A number of applications exist for chemical analysis techniques for detecting the presence and concentration of known analytes in test samples. Such applications include testing and monitoring of foodstuffs, beverages, feeds, soils, plants and water supplies for pollutants or controlled substances. The analysis process typically involves collection and preparation of chemical samples, analysis of the samples in an analytical instrument and recording of the results of the analysis. A number of steps may be involved in the preparation of each sample, including dilution, addition of reagents and transport of the sample to the analytical instrument. Depending upon the type of analysis to be performed and the analyte to be detected or measured, various instruments may be employed. Moreover, various test methods may be used for certain analytes involving parallel operations in multiple instruments.
Automation of chemical analysis equipment has permitted sophisticated analyses to be performed at greatly increased speed without sacrificing the quality of analytical results. Such automation typically involves arranging a number of peripheral devices, such as samplers, diluters, injection valves, pumps and other sample preparation apparatus to serve an analyzer where test samples are analyzed for the presence and concentration of various analytes. Some known systems include a central computer system or other signal processing unit for coordinating the operation of the various components and for storing and tabulating test results. Such systems are described, for example, in U.S. Pat. Nos. 4,158,545, 4,166,095, 4,366,119, 4,459,265 and 4,483,927.
In known automated analysis systems test samples are typically arranged in sample cups. In certain known systems a series of such cups is advanced along a path where the sample is prepared for analysis, such as by adding appropriate reagents. The series of cups eventually reaches an analysis station including an analyzer, such as a spectrophotometric instrument, where the sample is analyzed.
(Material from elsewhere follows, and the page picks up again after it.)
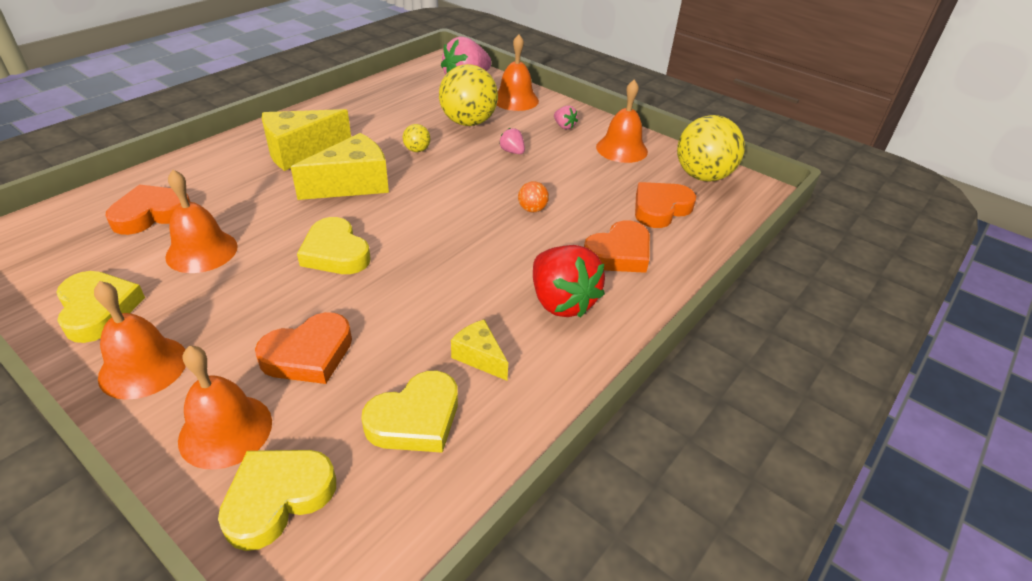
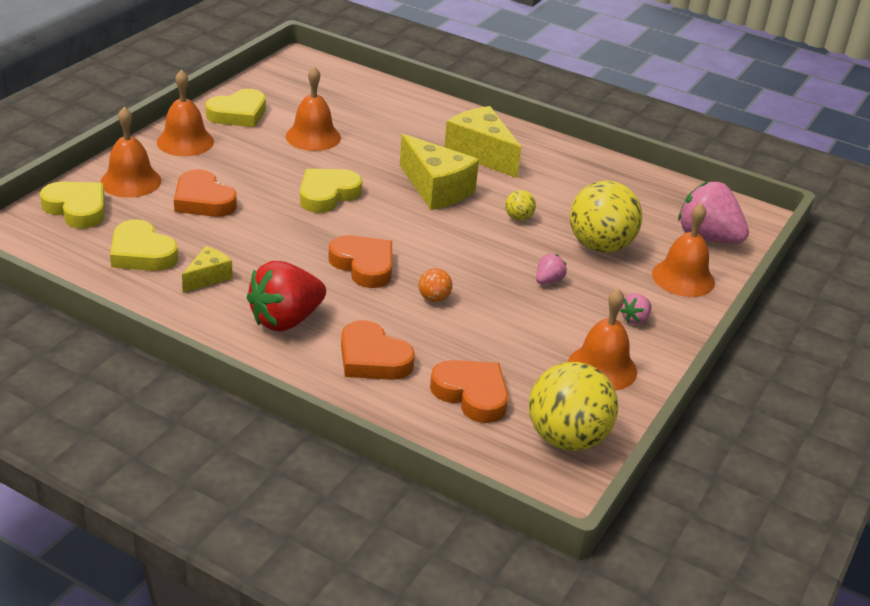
camera: 80 degrees right, 5 degrees down
orange heart [105,184,190,235] -> orange heart moved to [329,235,392,288]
In other known systems, sample cups are arranged in an array and samples are aspirated by a transport system and delivered to an analytical instrument. In either case, results of the analyses may be collected and recorded in a central processing unit for later printout or display.
While such systems represent a considerable improvement over manual analysis techniques, they are not without drawbacks. For example, known automated chemical analysis systems typically associate a number of peripheral devices with a single analyzer. Such systems may approach continuous usage of the analyzer by coordinating preparation and delivery of subsequent test samples by the peripheral devices during the time a previous sample is being analyzed. However, where the time required for sample preparation and delivery is much less than the time required for analysis, the benefit achieved by such systems is ultimately diminished as the peripheral devices become idle.
A further drawback of known automated chemical analysis systems is the space required for the associated analyzers and peripheral devices. Because each analyzer is typically served by dedicated peripheral devices, the space required for the overall system is multiplied where several analyzers are present, each with its associated peripheral devices. This problem is particularly acute when analyzers and peripheral devices are incorporated in a mobile analytical laboratory for performing on-site analytical operations, such as for environmental pollutants. Such mobile laboratories are often housed in a specially equipped vehicle in which benchspace is especially limited. A particular need presently exists for improved automated chemical analysis systems for on-site compliance monitoring of U.S. Environmental Protection Agency standards, such as by flow injection analysis (FIA) and ion chromatography (IC), Such applications require complex analytical systems capable of performing analyses quickly and reliably, but that occupy a minimum of benchspace. Moreover, such systems should be capable of testing for a range of analytes through various methods, some of which call for parallel analyses to be performed in different types of analyzers (e.g. FIA and IC). Finally, they should be capable of facilitating scheduling of such tests and recording test results as they are available for display and printout.